Harta Yang Paling Berharga nan Mulia Adalah Ilmu

Kamis, 11 Juli 2019

KUBURAN MASAL

Oleh: Sudjarwo 
Profesor ilmu-ilmu sosial di FKIP –Unila 

Saat kita membaca kata di atas; maka terlintas dipikiran kedahsyatan Tsunami di Aceh tahun 2004 yang lalu. Begitu dahsyatnya peristiwa alam pada waktu itu dimana air bah menyapu daratan Aceh; meluluhlantakkan semua yang dilaluinya. Rekaman lengkap dapat kita lihat melalui Diorama yang ada pada Museum Tsunami di Banda Aceh yang lokasinya berada ditempat pusaran Tsunami saat itu. Kedahsyatan ini meninggalkan monumen terdamparnya Kapal Pembangkit Listrik yang semula berada di tengah laut; bisa terhempas jauh ke daratan. 

Kemudian juga sebelumnya ada di Sampit Kalimantan Tengah tahun 2001; kerusuhan etnik yang meninggalkan luka sosial yang dalam dan lama sembuhnya, di samping itu juga meninggalkan kuburan masal yang sulit teridentifikasi, karena beberapa hal yang menjadi penyebab dan tidak patut diungkap di sini atas nama kode etik pers. 

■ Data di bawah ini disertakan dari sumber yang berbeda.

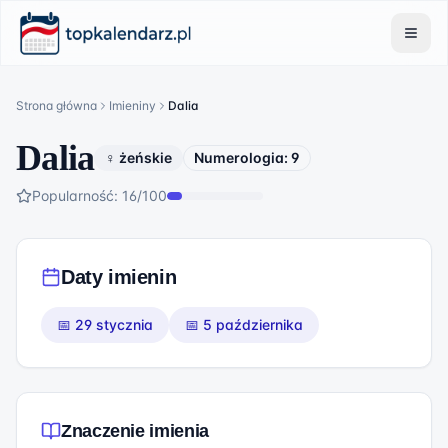
Strona główna
Imieniny
Dalia
Dalia
♀ żeńskie
Numerologia:
9
Popularność:
16
/100
Daty imienin
📅
29 stycznia
📅
5 października
Znaczenie imienia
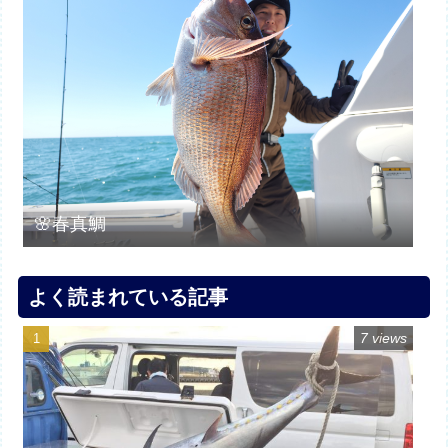
🌸春真鯛
よく読まれている記事
7 views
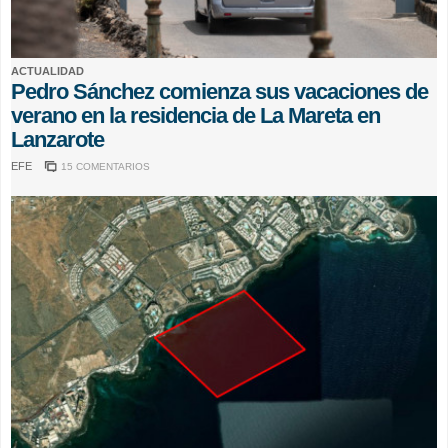
ACTUALIDAD
Pedro Sánchez comienza sus vacaciones de
verano en la residencia de La Mareta en
Lanzarote
EFE
15 COMENTARIOS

Syamsuddin Haris Profesor Peneliti dari LIPI memberi makna lain pada Kuburan Masal itu dalam tulisannya di Harian Nasional beberapa waktu lalu. Uraian tajam tentang situasi kekinian tentang bangsa ini beliau sajikan dengan sangat akademik. Penulis ingin melihat dari sisi lain makna yang terkandung dalam idiom itu. Kalau beliau melihat dari sisi muka, justru tulisan ini melihat dari efek dalam dari peristiwa itu. Metode Verstehen model Max Weber akan digunakan sebagai alat pisau bedah untuk mengurai obyek dalam tulisan ini. 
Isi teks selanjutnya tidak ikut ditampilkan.